-------- Selected extract

5 'Vintage' Items That Are Hugely Overrated

It seems weird that movies are trying to convince us that all the old ways of doing things are objectively better than our modern methods.
5 'Vintage' Items That Are Hugely Overrated

Quick show of hands: How many of you have heard an old person say, "They just don't make 'em like they used to"? There are plenty of reasons to like old-timey things: they harken back to a simpler time, when a ticket to the witch burning was only a nickel and we all rode dinosaurs to work (at our union jobs). And it isn't my job to come here and shit on whatever gives you joy -- that's my passion. If you like the feel of Victorian clothes, by all means go down to your local fifth-hand clothing store and get your 1800s on. If you think old stamps are objets d'art, go ahead and collect the shit out of them. You'll get no guff from me, a guy who looks like a '90s MTV cartoon come to life.

But it is my sworn duty as a guy with an internet connection to point out weird trends in movies when I see them. And it seems weird that movies are trying to convince us that all the old ways of doing things are objectively better than our modern methods; like if it weren't for the pressure to manufacture faster, cheaper hashtag memes, we'd all be reading first editions of War And Peace while doing 1970s-quality cocaine by the pool. You know, quality good times. To that, it is my solemn responsibility to take up the rallying cry of entertainment bloggers everywhere and say, "Um, actually ..."

----------------
-------- Input data

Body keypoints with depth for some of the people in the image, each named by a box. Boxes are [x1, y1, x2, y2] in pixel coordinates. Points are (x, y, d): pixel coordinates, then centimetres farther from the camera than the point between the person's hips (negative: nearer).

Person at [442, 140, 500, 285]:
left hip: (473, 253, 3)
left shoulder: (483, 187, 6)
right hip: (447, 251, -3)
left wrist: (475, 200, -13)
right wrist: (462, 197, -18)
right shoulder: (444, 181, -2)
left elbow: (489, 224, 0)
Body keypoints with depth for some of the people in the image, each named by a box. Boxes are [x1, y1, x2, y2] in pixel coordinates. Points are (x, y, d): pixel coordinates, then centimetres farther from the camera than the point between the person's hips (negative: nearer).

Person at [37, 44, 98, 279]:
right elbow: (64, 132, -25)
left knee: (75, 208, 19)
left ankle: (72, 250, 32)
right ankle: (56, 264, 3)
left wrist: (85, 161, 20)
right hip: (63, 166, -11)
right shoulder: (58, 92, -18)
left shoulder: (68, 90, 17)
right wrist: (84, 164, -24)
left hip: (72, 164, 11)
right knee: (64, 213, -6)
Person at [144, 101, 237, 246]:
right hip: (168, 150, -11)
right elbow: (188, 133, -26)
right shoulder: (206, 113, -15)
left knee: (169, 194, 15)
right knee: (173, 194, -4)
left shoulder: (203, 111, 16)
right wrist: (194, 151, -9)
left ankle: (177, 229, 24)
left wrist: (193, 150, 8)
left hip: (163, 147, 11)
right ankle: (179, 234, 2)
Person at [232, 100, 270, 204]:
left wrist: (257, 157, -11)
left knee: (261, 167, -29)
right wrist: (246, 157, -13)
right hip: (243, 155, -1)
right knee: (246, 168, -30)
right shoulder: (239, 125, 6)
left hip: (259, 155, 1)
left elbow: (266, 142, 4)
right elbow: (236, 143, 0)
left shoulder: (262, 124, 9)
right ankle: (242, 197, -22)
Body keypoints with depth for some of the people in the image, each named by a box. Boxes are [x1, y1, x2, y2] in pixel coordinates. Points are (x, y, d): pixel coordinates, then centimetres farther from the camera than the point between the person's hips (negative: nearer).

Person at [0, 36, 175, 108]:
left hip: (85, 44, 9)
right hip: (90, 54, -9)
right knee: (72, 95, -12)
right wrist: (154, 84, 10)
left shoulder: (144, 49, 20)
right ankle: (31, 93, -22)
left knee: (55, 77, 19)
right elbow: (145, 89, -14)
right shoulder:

----------------

*Problems to solve*
1. From the piece on overrated vintage items, copy out the stretch from "Quick show of" through "come to life.".
2. In the article about overrated vintage items, what did a ticket to the witch burning cost?
3. Continue the article about overrated vintage items, picking up right after its last sentence.

*Results of the exercise*
1.
Quick show of hands: How many of you have heard an old person say, "They just don't make 'em like they used to"? There are plenty of reasons to like old-timey things: they harken back to a simpler time, when a ticket to the witch burning was only a nickel and we all rode dinosaurs to work (at our union jobs). And it isn't my job to come here and shit on whatever gives you joy -- that's my passion. If you like the feel of Victorian clothes, by all means go down to your local fifth-hand clothing store and get your 1800s on. If you think old stamps are objets d'art, go ahead and collect the shit out of them. You'll get no guff from me, a guy who looks like a '90s MTV cartoon come to life.

2. Only a nickel.

3.
Straight Razor Shaves Are Face Torture

Before Julia Roberts can properly Pray or Love, she has to learn the Italian concept of "dolce far niente." This is translated as "the sweetness of doing nothing" by an Italian man getting -- you guessed it -- a shave from a barber with a straight razor. As he explains that Americans are overworked and overstressed, he embodies the attitude of Italians, luxuriating with his straight razor shave.

But a straight razor shave isn't actually such a great embodiment of the Italian "hakuna matata" as it is the Italian "Gimmie the Gary Oldman from Hannibal!"

5 'Vintage' Items That Are Hugely Overrated
Metro-Goldwyn-Mayer

Smooth.

Don't get me wrong; there are plenty of articles on the internet claiming that you can get a really great shave from a straight razor as long as you follow the proper steps:

1. Sharpen your blade before each shave

2. Apply a hot towel to your face to soften up those hairs

3. Lather a specialized foam by hand, using a badger brush

4. Train for 20 years on a Tibetan mountaintop with a master of shaving

5. Apply foam to face using the brush from earlier, making an effort to get your hairs to stand up (re-whip the foam if it's lost some volume during the decades of training)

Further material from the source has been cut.